◆ EXERCISE DETAILS ◆
Scan the records below for the word "corners" and give only the number of lines that hold it.

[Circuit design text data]
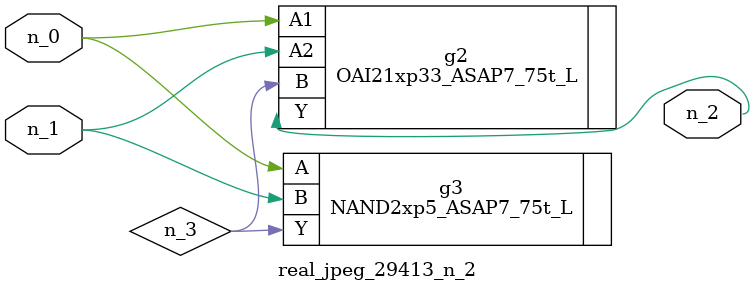
<source format=v>
module real_jpeg_29413_n_2 (n_1, n_0, n_2);

input n_1;
input n_0;

output n_2;

wire n_3;

OAI21xp33_ASAP7_75t_L g2 ( 
.A1(n_0),
.A2(n_1),
.B(n_3),
.Y(n_2)
);

NAND2xp5_ASAP7_75t_L g3 ( 
.A(n_0),
.B(n_1),
.Y(n_3)
);


endmodule
</source>
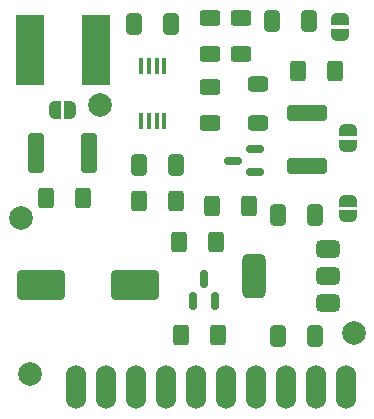
<source format=gts>
G04 #@! TF.GenerationSoftware,KiCad,Pcbnew,8.0.1-rc1*
G04 #@! TF.CreationDate,2024-03-16T10:33:16-04:00*
G04 #@! TF.ProjectId,boostlet,626f6f73-746c-4657-942e-6b696361645f,rev?*
G04 #@! TF.SameCoordinates,Original*
G04 #@! TF.FileFunction,Soldermask,Top*
G04 #@! TF.FilePolarity,Negative*
%FSLAX46Y46*%
G04 Gerber Fmt 4.6, Leading zero omitted, Abs format (unit mm)*
G04 Created by KiCad (PCBNEW 8.0.1-rc1) date 2024-03-16 10:33:16*
%MOMM*%
%LPD*%
G01*
G04 APERTURE LIST*
G04 Aperture macros list*
%AMRoundRect*
0 Rectangle with rounded corners*
0 $1 Rounding radius*
0 $2 $3 $4 $5 $6 $7 $8 $9 X,Y pos of 4 corners*
0 Add a 4 corners polygon primitive as box body*
4,1,4,$2,$3,$4,$5,$6,$7,$8,$9,$2,$3,0*
0 Add four circle primitives for the rounded corners*
1,1,$1+$1,$2,$3*
1,1,$1+$1,$4,$5*
1,1,$1+$1,$6,$7*
1,1,$1+$1,$8,$9*
0 Add four rect primitives between the rounded corners*
20,1,$1+$1,$2,$3,$4,$5,0*
20,1,$1+$1,$4,$5,$6,$7,0*
20,1,$1+$1,$6,$7,$8,$9,0*
20,1,$1+$1,$8,$9,$2,$3,0*%
%AMFreePoly0*
4,1,19,0.500000,-0.750000,0.000000,-0.750000,0.000000,-0.744911,-0.071157,-0.744911,-0.207708,-0.704816,-0.327430,-0.627875,-0.420627,-0.520320,-0.479746,-0.390866,-0.500000,-0.250000,-0.500000,0.250000,-0.479746,0.390866,-0.420627,0.520320,-0.327430,0.627875,-0.207708,0.704816,-0.071157,0.744911,0.000000,0.744911,0.000000,0.750000,0.500000,0.750000,0.500000,-0.750000,0.500000,-0.750000,
$1*%
%AMFreePoly1*
4,1,19,0.000000,0.744911,0.071157,0.744911,0.207708,0.704816,0.327430,0.627875,0.420627,0.520320,0.479746,0.390866,0.500000,0.250000,0.500000,-0.250000,0.479746,-0.390866,0.420627,-0.520320,0.327430,-0.627875,0.207708,-0.704816,0.071157,-0.744911,0.000000,-0.744911,0.000000,-0.750000,-0.500000,-0.750000,-0.500000,0.750000,0.000000,0.750000,0.000000,0.744911,0.000000,0.744911,
$1*%
G04 Aperture macros list end*
%ADD10RoundRect,0.250000X-1.750000X-1.000000X1.750000X-1.000000X1.750000X1.000000X-1.750000X1.000000X0*%
%ADD11RoundRect,0.250000X0.625000X-0.400000X0.625000X0.400000X-0.625000X0.400000X-0.625000X-0.400000X0*%
%ADD12R,0.381000X1.447800*%
%ADD13RoundRect,0.250000X-0.400000X-0.625000X0.400000X-0.625000X0.400000X0.625000X-0.400000X0.625000X0*%
%ADD14FreePoly0,270.000000*%
%ADD15FreePoly1,270.000000*%
%ADD16C,2.000000*%
%ADD17RoundRect,0.250000X-0.625000X0.400000X-0.625000X-0.400000X0.625000X-0.400000X0.625000X0.400000X0*%
%ADD18RoundRect,0.150000X0.150000X-0.587500X0.150000X0.587500X-0.150000X0.587500X-0.150000X-0.587500X0*%
%ADD19RoundRect,0.250000X0.400000X1.450000X-0.400000X1.450000X-0.400000X-1.450000X0.400000X-1.450000X0*%
%ADD20RoundRect,0.250000X0.412500X0.650000X-0.412500X0.650000X-0.412500X-0.650000X0.412500X-0.650000X0*%
%ADD21FreePoly0,0.000000*%
%ADD22FreePoly1,0.000000*%
%ADD23RoundRect,0.250000X-0.412500X-0.650000X0.412500X-0.650000X0.412500X0.650000X-0.412500X0.650000X0*%
%ADD24FreePoly0,90.000000*%
%ADD25FreePoly1,90.000000*%
%ADD26RoundRect,0.150000X0.587500X0.150000X-0.587500X0.150000X-0.587500X-0.150000X0.587500X-0.150000X0*%
%ADD27RoundRect,0.375000X0.625000X0.375000X-0.625000X0.375000X-0.625000X-0.375000X0.625000X-0.375000X0*%
%ADD28RoundRect,0.500000X0.500000X1.400000X-0.500000X1.400000X-0.500000X-1.400000X0.500000X-1.400000X0*%
%ADD29RoundRect,0.325000X-0.550000X0.325000X-0.550000X-0.325000X0.550000X-0.325000X0.550000X0.325000X0*%
%ADD30R,2.450000X5.900000*%
%ADD31O,1.700000X3.700000*%
%ADD32RoundRect,0.250000X1.450000X-0.400000X1.450000X0.400000X-1.450000X0.400000X-1.450000X-0.400000X0*%
G04 APERTURE END LIST*
D10*
G04 #@! TO.C,C1*
X108903000Y-104140000D03*
X116903000Y-104140000D03*
G04 #@! TD*
D11*
G04 #@! TO.C,R8*
X125857000Y-84608000D03*
X125857000Y-81508000D03*
G04 #@! TD*
D12*
G04 #@! TO.C,U1*
X117388640Y-90208100D03*
X118038880Y-90208100D03*
X118689120Y-90208100D03*
X119339360Y-90208100D03*
X119339360Y-85559900D03*
X118689120Y-85559900D03*
X118038880Y-85559900D03*
X117388640Y-85559900D03*
G04 #@! TD*
D13*
G04 #@! TO.C,R3*
X109321000Y-96774000D03*
X112421000Y-96774000D03*
G04 #@! TD*
D14*
G04 #@! TO.C,JP3*
X134874000Y-91044000D03*
D15*
X134874000Y-92344000D03*
G04 #@! TD*
D14*
G04 #@! TO.C,JP2*
X134239000Y-81646000D03*
D15*
X134239000Y-82946000D03*
G04 #@! TD*
D16*
G04 #@! TO.C,FID1*
X107950000Y-111633000D03*
G04 #@! TD*
D13*
G04 #@! TO.C,R9*
X117195000Y-97028000D03*
X120295000Y-97028000D03*
G04 #@! TD*
D17*
G04 #@! TO.C,R7*
X123190000Y-81508000D03*
X123190000Y-84608000D03*
G04 #@! TD*
D13*
G04 #@! TO.C,R1*
X120751000Y-108331000D03*
X123851000Y-108331000D03*
G04 #@! TD*
G04 #@! TO.C,R11*
X130657000Y-85979000D03*
X133757000Y-85979000D03*
G04 #@! TD*
D16*
G04 #@! TO.C,FID3*
X135382000Y-108204000D03*
G04 #@! TD*
D18*
G04 #@! TO.C,Q1*
X121732000Y-105458500D03*
X123632000Y-105458500D03*
X122682000Y-103583500D03*
G04 #@! TD*
D19*
G04 #@! TO.C,F1*
X112969000Y-92964000D03*
X108519000Y-92964000D03*
G04 #@! TD*
D13*
G04 #@! TO.C,R2*
X120624000Y-100457000D03*
X123724000Y-100457000D03*
G04 #@! TD*
D20*
G04 #@! TO.C,C3*
X132118500Y-98171000D03*
X128993500Y-98171000D03*
G04 #@! TD*
D21*
G04 #@! TO.C,JP1*
X110094000Y-89281000D03*
D22*
X111394000Y-89281000D03*
G04 #@! TD*
D23*
G04 #@! TO.C,C4*
X128993500Y-108458000D03*
X132118500Y-108458000D03*
G04 #@! TD*
D24*
G04 #@! TO.C,JP4*
X134874000Y-98313000D03*
D25*
X134874000Y-97013000D03*
G04 #@! TD*
D23*
G04 #@! TO.C,C5*
X116801500Y-82042000D03*
X119926500Y-82042000D03*
G04 #@! TD*
D16*
G04 #@! TO.C,FID2*
X113919000Y-88900000D03*
G04 #@! TD*
D13*
G04 #@! TO.C,R10*
X123418000Y-97409000D03*
X126518000Y-97409000D03*
G04 #@! TD*
D26*
G04 #@! TO.C,Q3*
X127048500Y-94549000D03*
X127048500Y-92649000D03*
X125173500Y-93599000D03*
G04 #@! TD*
D23*
G04 #@! TO.C,C7*
X128485500Y-81788000D03*
X131610500Y-81788000D03*
G04 #@! TD*
D27*
G04 #@! TO.C,U4*
X133198000Y-105678000D03*
X133198000Y-103378000D03*
D28*
X126898000Y-103378000D03*
D27*
X133198000Y-101078000D03*
G04 #@! TD*
D29*
G04 #@! TO.C,D2*
X127254000Y-87123000D03*
X127254000Y-90423000D03*
G04 #@! TD*
D23*
G04 #@! TO.C,C2*
X117182500Y-93980000D03*
X120307500Y-93980000D03*
G04 #@! TD*
D30*
G04 #@! TO.C,L1*
X107969000Y-84201000D03*
X113519000Y-84201000D03*
G04 #@! TD*
D17*
G04 #@! TO.C,R6*
X123190000Y-87350000D03*
X123190000Y-90450000D03*
G04 #@! TD*
D16*
G04 #@! TO.C,FID4*
X107188000Y-98425000D03*
G04 #@! TD*
D31*
G04 #@! TO.C,J4*
X111887000Y-112776000D03*
X114427000Y-112776000D03*
X116967000Y-112776000D03*
X119507000Y-112776000D03*
X122047000Y-112776000D03*
X124587000Y-112776000D03*
X127127000Y-112776000D03*
X129667000Y-112776000D03*
X132207000Y-112776000D03*
X134747000Y-112776000D03*
G04 #@! TD*
D32*
G04 #@! TO.C,F2*
X131445000Y-94046000D03*
X131445000Y-89596000D03*
G04 #@! TD*
M02*

</source>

◆ RESPONSE BOX ◆
5